As for the material cost, the Afghanistan war has drained, by conservative estimates, over $1 trillion from resources to meet the vital social needs of the US population, from jobs and decent living standards to education and health care.

The “war on terror,” initiated with the invasion of Afghanistan, was used as the pretext for a frontal assault on democratic rights, including the passage of the 2001 Patriot Act, the proliferation of unchecked spying, the “extraordinary rendition,” indefinite detention, torture and military tribunals associated with Guantanamo and CIA black cites, along with the militarization of police agencies and the persecution of Muslims and immigrants. Governments around the world have followed the US example, all of them preparing, like Washington itself, for a confrontation with their most dangerous enemy, the working class.

A war launched with the aim of asserting US domination of an oil-rich region in order to reverse US imperialism’s decline by military means has achieved nothing of its original aims. The two-headed monstrosity that constitutes the Afghan government, among the most corrupt in the world, is hated and isolated, with the Taliban controlling more territory than at any time since 2001.

As for the strategic oil and gas reserves of Central Asia, they have only become increasingly dominated by Russia and China.

While there can be little doubt that US imperialism will attempt to continue exerting its influence in Afghanistan, whether by aerial bombardment, the retention of strategic bases like the one at Bagram or the deployment of private mercenaries, the discussions about a troop pullout are bound up with a shift in US strategy toward military confrontation with Russia and China.

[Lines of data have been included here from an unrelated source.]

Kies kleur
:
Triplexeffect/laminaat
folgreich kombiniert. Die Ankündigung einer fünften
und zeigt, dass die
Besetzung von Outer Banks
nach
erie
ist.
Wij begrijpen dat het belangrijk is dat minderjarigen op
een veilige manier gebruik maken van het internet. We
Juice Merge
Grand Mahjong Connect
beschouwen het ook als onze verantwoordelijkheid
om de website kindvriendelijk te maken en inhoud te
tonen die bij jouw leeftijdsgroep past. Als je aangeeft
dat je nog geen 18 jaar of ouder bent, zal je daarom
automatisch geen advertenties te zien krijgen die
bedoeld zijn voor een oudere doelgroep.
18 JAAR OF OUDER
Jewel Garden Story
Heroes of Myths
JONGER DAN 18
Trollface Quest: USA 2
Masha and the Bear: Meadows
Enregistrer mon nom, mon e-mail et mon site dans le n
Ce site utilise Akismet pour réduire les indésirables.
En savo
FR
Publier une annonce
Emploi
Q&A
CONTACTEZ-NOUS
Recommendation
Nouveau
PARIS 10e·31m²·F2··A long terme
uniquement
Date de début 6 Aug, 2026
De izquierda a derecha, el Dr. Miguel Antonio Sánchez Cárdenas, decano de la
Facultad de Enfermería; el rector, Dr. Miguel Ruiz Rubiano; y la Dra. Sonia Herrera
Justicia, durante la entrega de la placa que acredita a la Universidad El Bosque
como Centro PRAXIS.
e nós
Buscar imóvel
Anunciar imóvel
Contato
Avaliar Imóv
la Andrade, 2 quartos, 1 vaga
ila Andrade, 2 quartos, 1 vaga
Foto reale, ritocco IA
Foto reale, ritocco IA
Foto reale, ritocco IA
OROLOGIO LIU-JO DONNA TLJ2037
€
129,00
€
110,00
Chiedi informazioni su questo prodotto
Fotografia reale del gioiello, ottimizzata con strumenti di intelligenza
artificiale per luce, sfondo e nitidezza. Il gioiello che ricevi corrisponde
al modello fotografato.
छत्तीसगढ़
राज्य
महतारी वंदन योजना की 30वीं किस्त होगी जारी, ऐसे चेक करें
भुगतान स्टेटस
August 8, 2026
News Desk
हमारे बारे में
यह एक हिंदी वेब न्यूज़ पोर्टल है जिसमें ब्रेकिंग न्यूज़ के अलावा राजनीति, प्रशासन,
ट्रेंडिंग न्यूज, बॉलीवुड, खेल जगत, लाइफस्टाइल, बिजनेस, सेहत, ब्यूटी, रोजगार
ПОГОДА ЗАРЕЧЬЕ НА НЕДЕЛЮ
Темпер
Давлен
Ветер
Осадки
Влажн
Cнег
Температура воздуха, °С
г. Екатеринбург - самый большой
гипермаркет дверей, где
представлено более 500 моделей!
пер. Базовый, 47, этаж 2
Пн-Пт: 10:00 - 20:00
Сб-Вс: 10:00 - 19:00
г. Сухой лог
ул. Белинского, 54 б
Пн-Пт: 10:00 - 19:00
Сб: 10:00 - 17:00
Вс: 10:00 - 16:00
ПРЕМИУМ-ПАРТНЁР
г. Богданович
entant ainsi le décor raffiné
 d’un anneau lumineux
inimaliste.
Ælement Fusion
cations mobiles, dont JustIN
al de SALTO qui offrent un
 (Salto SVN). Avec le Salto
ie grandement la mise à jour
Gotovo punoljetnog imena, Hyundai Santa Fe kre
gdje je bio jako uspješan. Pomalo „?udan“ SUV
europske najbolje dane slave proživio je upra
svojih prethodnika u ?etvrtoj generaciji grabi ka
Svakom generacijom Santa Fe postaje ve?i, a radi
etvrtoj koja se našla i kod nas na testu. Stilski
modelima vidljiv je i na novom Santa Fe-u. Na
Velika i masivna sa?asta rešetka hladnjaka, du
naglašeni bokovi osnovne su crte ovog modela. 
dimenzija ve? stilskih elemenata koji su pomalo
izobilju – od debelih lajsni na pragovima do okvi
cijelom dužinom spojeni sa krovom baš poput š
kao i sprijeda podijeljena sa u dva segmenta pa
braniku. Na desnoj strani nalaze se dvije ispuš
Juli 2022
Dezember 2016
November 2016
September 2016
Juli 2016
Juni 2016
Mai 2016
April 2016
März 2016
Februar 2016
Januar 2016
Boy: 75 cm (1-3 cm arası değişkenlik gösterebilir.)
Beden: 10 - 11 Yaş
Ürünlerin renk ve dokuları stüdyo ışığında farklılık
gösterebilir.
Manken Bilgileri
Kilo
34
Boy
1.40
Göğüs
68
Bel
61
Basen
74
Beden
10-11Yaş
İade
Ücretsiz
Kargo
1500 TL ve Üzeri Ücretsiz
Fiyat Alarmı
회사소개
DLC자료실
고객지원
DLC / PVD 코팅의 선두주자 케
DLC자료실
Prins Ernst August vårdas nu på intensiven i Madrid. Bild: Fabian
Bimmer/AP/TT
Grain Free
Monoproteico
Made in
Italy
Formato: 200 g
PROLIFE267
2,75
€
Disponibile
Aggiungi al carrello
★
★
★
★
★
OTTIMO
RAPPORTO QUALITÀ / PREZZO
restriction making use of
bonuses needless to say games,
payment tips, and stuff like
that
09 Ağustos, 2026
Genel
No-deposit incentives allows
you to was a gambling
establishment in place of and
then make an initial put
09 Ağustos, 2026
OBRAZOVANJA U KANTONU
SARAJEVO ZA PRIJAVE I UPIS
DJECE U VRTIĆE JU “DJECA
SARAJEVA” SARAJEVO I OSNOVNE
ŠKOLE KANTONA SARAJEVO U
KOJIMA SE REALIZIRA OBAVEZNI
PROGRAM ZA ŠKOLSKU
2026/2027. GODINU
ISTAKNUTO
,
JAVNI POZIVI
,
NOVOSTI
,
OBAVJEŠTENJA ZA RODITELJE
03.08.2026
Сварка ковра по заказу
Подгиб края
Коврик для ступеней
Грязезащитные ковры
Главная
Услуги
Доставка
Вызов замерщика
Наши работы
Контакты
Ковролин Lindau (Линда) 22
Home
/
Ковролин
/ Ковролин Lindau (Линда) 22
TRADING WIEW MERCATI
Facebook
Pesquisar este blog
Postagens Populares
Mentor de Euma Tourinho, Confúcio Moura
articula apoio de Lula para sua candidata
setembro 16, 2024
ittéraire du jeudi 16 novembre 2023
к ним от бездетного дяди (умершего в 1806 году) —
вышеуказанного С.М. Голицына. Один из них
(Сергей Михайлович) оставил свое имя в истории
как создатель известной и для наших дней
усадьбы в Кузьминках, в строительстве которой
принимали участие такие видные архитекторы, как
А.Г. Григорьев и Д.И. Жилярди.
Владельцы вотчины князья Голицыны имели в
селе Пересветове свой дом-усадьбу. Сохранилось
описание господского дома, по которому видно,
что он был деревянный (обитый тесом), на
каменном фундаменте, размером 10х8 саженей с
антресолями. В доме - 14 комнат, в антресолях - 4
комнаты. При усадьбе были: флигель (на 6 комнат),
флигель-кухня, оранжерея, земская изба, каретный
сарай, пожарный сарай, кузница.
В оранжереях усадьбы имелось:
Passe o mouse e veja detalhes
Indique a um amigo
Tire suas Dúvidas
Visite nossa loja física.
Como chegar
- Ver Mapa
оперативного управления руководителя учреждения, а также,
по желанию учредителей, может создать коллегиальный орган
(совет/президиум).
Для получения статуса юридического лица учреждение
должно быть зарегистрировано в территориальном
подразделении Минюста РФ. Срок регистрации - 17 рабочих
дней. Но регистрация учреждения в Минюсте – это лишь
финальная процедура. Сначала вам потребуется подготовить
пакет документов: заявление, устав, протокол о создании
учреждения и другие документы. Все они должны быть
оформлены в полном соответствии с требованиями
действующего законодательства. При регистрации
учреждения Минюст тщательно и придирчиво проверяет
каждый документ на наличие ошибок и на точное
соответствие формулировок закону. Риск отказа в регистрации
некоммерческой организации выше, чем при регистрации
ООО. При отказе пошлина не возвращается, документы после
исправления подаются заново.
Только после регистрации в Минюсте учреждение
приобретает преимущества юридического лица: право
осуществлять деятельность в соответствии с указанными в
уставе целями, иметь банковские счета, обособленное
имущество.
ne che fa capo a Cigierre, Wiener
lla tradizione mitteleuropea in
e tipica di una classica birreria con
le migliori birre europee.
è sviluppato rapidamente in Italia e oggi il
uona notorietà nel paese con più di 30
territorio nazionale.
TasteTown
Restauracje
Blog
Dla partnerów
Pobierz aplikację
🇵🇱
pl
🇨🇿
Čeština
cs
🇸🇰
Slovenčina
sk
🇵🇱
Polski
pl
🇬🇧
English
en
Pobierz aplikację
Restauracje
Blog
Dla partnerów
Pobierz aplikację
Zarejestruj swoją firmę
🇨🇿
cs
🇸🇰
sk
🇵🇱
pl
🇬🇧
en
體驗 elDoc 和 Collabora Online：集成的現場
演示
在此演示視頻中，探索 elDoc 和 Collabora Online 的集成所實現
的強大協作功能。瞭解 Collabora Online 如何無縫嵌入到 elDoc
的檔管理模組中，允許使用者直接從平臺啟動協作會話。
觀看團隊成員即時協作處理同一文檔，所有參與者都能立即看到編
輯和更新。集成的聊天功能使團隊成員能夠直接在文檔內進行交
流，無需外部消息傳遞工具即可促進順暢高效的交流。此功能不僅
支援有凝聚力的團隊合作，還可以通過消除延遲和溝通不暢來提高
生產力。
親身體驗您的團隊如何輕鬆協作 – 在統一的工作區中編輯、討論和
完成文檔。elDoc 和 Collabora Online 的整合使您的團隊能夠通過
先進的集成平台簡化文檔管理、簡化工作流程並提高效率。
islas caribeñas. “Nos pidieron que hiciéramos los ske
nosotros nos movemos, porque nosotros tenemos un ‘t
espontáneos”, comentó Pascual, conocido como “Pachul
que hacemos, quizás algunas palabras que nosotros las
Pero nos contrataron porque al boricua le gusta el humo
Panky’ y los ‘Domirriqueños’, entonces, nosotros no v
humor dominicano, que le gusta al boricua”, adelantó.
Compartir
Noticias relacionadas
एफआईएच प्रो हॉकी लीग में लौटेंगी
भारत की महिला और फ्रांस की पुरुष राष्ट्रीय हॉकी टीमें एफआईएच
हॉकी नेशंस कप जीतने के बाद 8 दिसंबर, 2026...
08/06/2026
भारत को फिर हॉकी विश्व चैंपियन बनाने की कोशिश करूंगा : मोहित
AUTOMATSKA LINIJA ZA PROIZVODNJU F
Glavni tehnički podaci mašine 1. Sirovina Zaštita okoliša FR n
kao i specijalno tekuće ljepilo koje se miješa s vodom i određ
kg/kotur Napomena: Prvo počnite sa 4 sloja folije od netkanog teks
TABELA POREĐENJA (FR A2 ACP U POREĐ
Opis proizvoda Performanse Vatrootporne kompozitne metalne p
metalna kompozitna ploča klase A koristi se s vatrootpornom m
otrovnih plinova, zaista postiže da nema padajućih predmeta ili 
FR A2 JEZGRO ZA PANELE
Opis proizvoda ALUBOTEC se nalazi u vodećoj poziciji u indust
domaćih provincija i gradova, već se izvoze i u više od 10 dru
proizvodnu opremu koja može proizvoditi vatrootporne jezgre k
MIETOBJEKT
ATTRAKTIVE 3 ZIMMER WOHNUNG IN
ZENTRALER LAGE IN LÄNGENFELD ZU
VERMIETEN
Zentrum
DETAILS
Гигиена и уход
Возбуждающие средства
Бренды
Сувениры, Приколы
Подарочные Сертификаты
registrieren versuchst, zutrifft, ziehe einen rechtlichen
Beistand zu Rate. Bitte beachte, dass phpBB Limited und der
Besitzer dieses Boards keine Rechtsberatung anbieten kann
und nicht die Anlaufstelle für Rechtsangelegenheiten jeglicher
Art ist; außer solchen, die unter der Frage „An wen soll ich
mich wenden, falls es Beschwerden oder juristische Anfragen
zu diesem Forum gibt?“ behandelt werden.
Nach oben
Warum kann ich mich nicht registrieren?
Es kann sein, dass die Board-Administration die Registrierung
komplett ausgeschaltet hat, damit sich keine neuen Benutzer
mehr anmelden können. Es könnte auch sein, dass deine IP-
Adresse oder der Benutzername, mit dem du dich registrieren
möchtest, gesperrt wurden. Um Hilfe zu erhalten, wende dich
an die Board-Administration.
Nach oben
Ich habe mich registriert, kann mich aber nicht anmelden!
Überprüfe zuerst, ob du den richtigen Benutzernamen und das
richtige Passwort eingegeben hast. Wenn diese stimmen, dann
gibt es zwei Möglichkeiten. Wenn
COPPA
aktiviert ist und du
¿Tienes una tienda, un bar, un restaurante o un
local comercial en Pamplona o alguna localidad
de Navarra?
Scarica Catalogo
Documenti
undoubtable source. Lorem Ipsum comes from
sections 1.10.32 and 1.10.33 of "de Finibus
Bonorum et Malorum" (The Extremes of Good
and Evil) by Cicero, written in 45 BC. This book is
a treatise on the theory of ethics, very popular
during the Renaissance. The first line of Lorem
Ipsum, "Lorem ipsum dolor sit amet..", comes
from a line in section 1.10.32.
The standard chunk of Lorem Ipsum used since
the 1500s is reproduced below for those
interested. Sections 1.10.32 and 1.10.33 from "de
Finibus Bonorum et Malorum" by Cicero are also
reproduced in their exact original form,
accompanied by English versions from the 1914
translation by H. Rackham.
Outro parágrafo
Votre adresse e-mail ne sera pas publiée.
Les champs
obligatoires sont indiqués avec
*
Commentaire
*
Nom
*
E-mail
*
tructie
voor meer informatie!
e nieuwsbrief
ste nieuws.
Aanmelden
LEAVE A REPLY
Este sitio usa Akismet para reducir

This was spelled out in the “National Security Strategy” document unveiled by the Trump administration a little over a year ago, making “great power competition” and countering so-called “revisionist states,” i.e., Russia and China, the new axis of US global strategy, supplanting the so-called “war on terror.”

There exists within the US ruling establishment no constituency opposed to the drive toward a new world war. On the contrary, to the extent that opposition exists within the Democratic Party and the military and intelligence apparatus whose views it reflects, it is based upon the wholly reactionary narrative of Trump’s supposed “collusion” with Russia and failure to prosecute with sufficient force the ongoing US wars, particularly in Syria and Afghanistan. Indeed, in an editorial column published Monday by the Washington Post, hostility to Khalilzad’s negotiations with the Taliban was based on the charge that the war would be ended “on the enemy’s terms,” betraying the “political order they [US forces] have spent 17 years defending, at enormous cost.” That this rotten “political order” rests solely on foreign bayonets is left unmentioned.

The only means of putting an end to US imperialism’s endless wars and preventing the outbreak of a global cataclysm lies in the growth of the class struggle in the US and internationally. The conditions are rapidly emerging for the development of a mass political movement of the working class, in opposition to imperialist war and its cause, the capitalist system.